Each record that follows is to be output in full, precisely as written.

'''

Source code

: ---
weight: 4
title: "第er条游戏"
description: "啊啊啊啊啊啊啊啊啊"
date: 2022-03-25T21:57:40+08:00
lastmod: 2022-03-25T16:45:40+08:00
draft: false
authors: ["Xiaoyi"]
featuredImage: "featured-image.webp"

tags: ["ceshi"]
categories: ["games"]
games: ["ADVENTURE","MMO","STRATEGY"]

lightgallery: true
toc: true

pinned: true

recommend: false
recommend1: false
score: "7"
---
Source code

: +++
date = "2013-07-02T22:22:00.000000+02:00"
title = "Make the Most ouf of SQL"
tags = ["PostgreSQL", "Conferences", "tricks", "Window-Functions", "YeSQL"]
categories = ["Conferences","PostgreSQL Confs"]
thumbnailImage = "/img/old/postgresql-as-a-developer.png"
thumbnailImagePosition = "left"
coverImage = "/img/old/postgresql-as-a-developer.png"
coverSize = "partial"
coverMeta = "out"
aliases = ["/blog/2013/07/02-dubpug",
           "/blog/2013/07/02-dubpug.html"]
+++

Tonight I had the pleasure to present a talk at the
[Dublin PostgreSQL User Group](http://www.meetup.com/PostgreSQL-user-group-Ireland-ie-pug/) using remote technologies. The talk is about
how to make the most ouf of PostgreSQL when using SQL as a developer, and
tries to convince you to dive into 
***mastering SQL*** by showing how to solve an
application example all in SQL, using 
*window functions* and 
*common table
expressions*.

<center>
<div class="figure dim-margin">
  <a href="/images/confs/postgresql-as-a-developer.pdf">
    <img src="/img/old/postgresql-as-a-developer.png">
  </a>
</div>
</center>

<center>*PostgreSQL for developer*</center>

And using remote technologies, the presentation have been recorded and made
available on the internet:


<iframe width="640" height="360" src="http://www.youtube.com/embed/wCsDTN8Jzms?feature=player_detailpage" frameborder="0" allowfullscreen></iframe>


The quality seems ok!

'''

▸ Your solution
Source code

: ---
weight: 4
title: "第er条游戏"
description: "啊啊啊啊啊啊啊啊啊"
date: 2022-03-25T21:57:40+08:00
lastmod: 2022-03-25T16:45:40+08:00
draft: false
authors: ["Xiaoyi"]
featuredImage: "featured-image.webp"

tags: ["ceshi"]
categories: ["games"]
games: ["ADVENTURE","MMO","STRATEGY"]

lightgallery: true
toc: true

pinned: true

recommend: false
recommend1: false
score: "7"
---
Source code

: +++
date = "2013-07-02T22:22:00.000000+02:00"
title = "Make the Most ouf of SQL"
tags = ["PostgreSQL", "Conferences", "tricks", "Window-Functions", "YeSQL"]
categories = ["Conferences","PostgreSQL Confs"]
thumbnailImage = "/img/old/postgresql-as-a-developer.png"
thumbnailImagePosition = "left"
coverImage = "/img/old/postgresql-as-a-developer.png"
coverSize = "partial"
coverMeta = "out"
aliases = ["/blog/2013/07/02-dubpug",
           "/blog/2013/07/02-dubpug.html"]
+++

Tonight I had the pleasure to present a talk at the
[Dublin PostgreSQL User Group](http://www.meetup.com/PostgreSQL-user-group-Ireland-ie-pug/) using remote technologies. The talk is about
how to make the most ouf of PostgreSQL when using SQL as a developer, and
tries to convince you to dive into 
***mastering SQL*** by showing how to solve an
application example all in SQL, using 
*window functions* and 
*common table
expressions*.

<center>
<div class="figure dim-margin">
  <a href="/images/confs/postgresql-as-a-developer.pdf">
    <img src="/img/old/postgresql-as-a-developer.png">
  </a>
</div>
</center>

<center>*PostgreSQL for developer*</center>

And using remote technologies, the presentation have been recorded and made
available on the internet:


<iframe width="640" height="360" src="http://www.youtube.com/embed/wCsDTN8Jzms?feature=player_detailpage" frameborder="0" allowfullscreen></iframe>


The quality seems ok!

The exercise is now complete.